* [Assigned task]:
Although the entries contain pictures, your copy should hold only their exact text.
=== The data ===
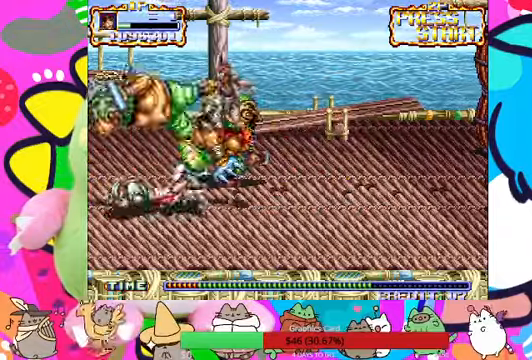
{"dt_ms": 500, "buttons": ["SQUARE"], "left_stick": "center", "events": [[134, "SQUARE", "up"], [200, "SQUARE", "down"], [267, "L1", "up"], [267, "SQUARE", "up"], [300, "left_stick", "center"], [334, "SQUARE", "down"], [400, "SQUARE", "up"], [467, "SQUARE", "down"]]}
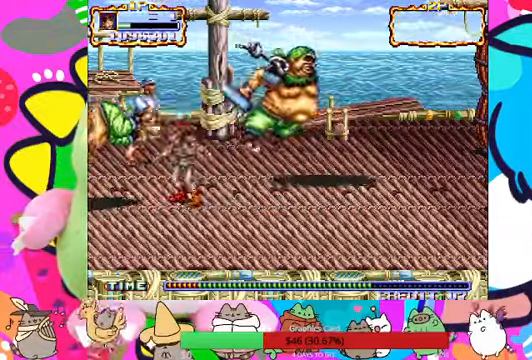
{"dt_ms": 500, "buttons": [], "left_stick": "right"}
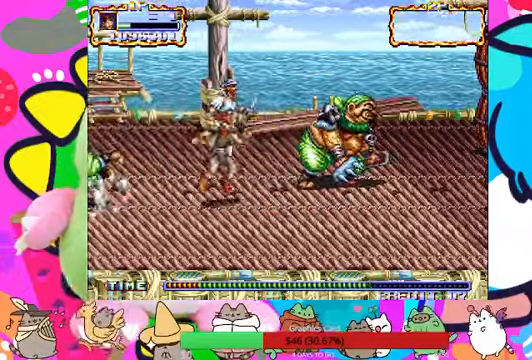
{"dt_ms": 500, "buttons": [], "left_stick": "up-right", "events": [[34, "CROSS", "down"], [100, "SQUARE", "down"], [134, "CROSS", "up"], [167, "L1", "down"], [200, "SQUARE", "up"], [267, "SQUARE", "down"], [300, "L1", "up"], [334, "L1", "down"], [334, "R1", "down"], [367, "SQUARE", "up"], [434, "R1", "up"], [434, "SQUARE", "down"], [434, "left_stick", "up-right"], [467, "L1", "up"], [467, "SQUARE", "up"]]}
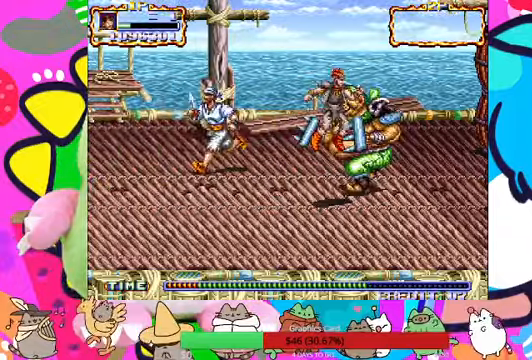
{"dt_ms": 500, "buttons": [], "left_stick": "up-left", "events": [[67, "SQUARE", "down"], [100, "SQUARE", "up"], [200, "SQUARE", "down"], [234, "SQUARE", "up"], [300, "SQUARE", "down"], [400, "SQUARE", "up"], [467, "SQUARE", "down"], [500, "SQUARE", "up"], [500, "left_stick", "up-left"]]}
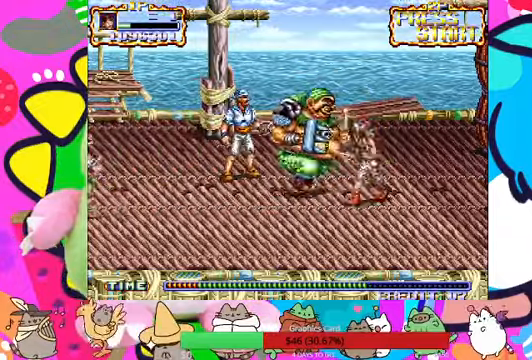
{"dt_ms": 500, "buttons": ["SQUARE", "L1"], "left_stick": "left", "events": [[100, "SQUARE", "down"], [167, "SQUARE", "up"], [200, "left_stick", "left"], [234, "L1", "down"], [234, "SQUARE", "down"], [267, "SQUARE", "up"], [334, "SQUARE", "down"], [400, "SQUARE", "up"], [500, "SQUARE", "down"]]}
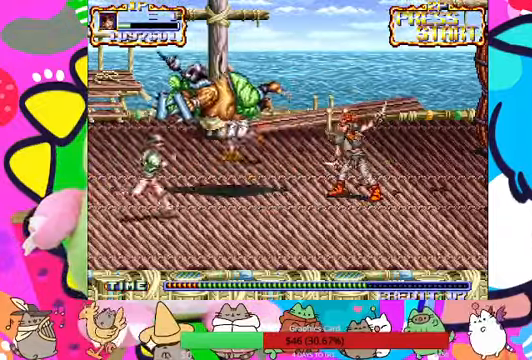
{"dt_ms": 500, "buttons": [], "left_stick": "left", "events": [[34, "SQUARE", "up"], [200, "L1", "up"], [367, "CROSS", "down"], [434, "SQUARE", "down"], [467, "CROSS", "up"], [500, "SQUARE", "up"]]}
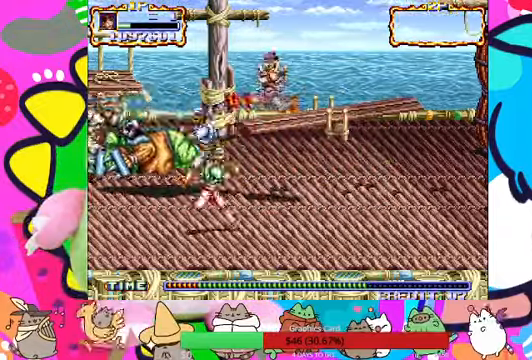
{"dt_ms": 500, "buttons": [], "left_stick": "left", "events": [[100, "SQUARE", "down"], [134, "SQUARE", "up"], [167, "SQUARE", "down"], [234, "SQUARE", "up"], [300, "SQUARE", "down"], [367, "SQUARE", "up"], [434, "SQUARE", "down"], [500, "SQUARE", "up"]]}
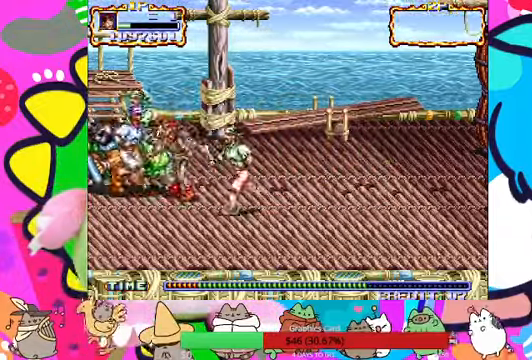
{"dt_ms": 1000, "buttons": [], "left_stick": "right"}
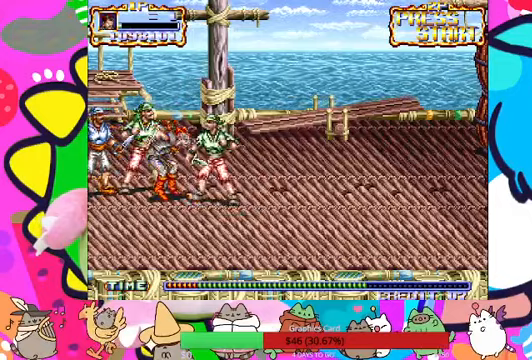
{"dt_ms": 500, "buttons": [], "left_stick": "down-right", "events": [[33, "SQUARE", "down"], [67, "SQUARE", "up"], [233, "SQUARE", "down"], [300, "SQUARE", "up"], [333, "SQUARE", "down"], [400, "SQUARE", "up"], [433, "left_stick", "down-right"]]}
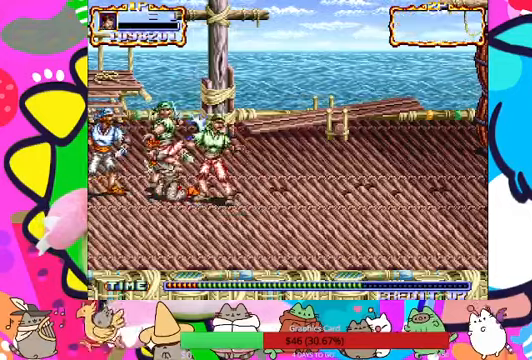
{"dt_ms": 500, "buttons": [], "left_stick": "right", "events": [[100, "left_stick", "right"]]}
===
* [Exercise solution]:
{"dt_ms": 500, "buttons": ["SQUARE"], "left_stick": "center", "events": [[134, "SQUARE", "up"], [200, "SQUARE", "down"], [267, "L1", "up"], [267, "SQUARE", "up"], [300, "left_stick", "center"], [334, "SQUARE", "down"], [400, "SQUARE", "up"], [467, "SQUARE", "down"]]}
{"dt_ms": 500, "buttons": [], "left_stick": "right"}
{"dt_ms": 500, "buttons": [], "left_stick": "up-right", "events": [[34, "CROSS", "down"], [100, "SQUARE", "down"], [134, "CROSS", "up"], [167, "L1", "down"], [200, "SQUARE", "up"], [267, "SQUARE", "down"], [300, "L1", "up"], [334, "L1", "down"], [334, "R1", "down"], [367, "SQUARE", "up"], [434, "R1", "up"], [434, "SQUARE", "down"], [434, "left_stick", "up-right"], [467, "L1", "up"], [467, "SQUARE", "up"]]}
{"dt_ms": 500, "buttons": [], "left_stick": "up-left", "events": [[67, "SQUARE", "down"], [100, "SQUARE", "up"], [200, "SQUARE", "down"], [234, "SQUARE", "up"], [300, "SQUARE", "down"], [400, "SQUARE", "up"], [467, "SQUARE", "down"], [500, "SQUARE", "up"], [500, "left_stick", "up-left"]]}
{"dt_ms": 500, "buttons": ["SQUARE", "L1"], "left_stick": "left", "events": [[100, "SQUARE", "down"], [167, "SQUARE", "up"], [200, "left_stick", "left"], [234, "L1", "down"], [234, "SQUARE", "down"], [267, "SQUARE", "up"], [334, "SQUARE", "down"], [400, "SQUARE", "up"], [500, "SQUARE", "down"]]}
{"dt_ms": 500, "buttons": [], "left_stick": "left", "events": [[34, "SQUARE", "up"], [200, "L1", "up"], [367, "CROSS", "down"], [434, "SQUARE", "down"], [467, "CROSS", "up"], [500, "SQUARE", "up"]]}
{"dt_ms": 500, "buttons": [], "left_stick": "left", "events": [[100, "SQUARE", "down"], [134, "SQUARE", "up"], [167, "SQUARE", "down"], [234, "SQUARE", "up"], [300, "SQUARE", "down"], [367, "SQUARE", "up"], [434, "SQUARE", "down"], [500, "SQUARE", "up"]]}
{"dt_ms": 1000, "buttons": [], "left_stick": "right"}
{"dt_ms": 500, "buttons": [], "left_stick": "down-right", "events": [[33, "SQUARE", "down"], [67, "SQUARE", "up"], [233, "SQUARE", "down"], [300, "SQUARE", "up"], [333, "SQUARE", "down"], [400, "SQUARE", "up"], [433, "left_stick", "down-right"]]}
{"dt_ms": 500, "buttons": [], "left_stick": "right", "events": [[100, "left_stick", "right"]]}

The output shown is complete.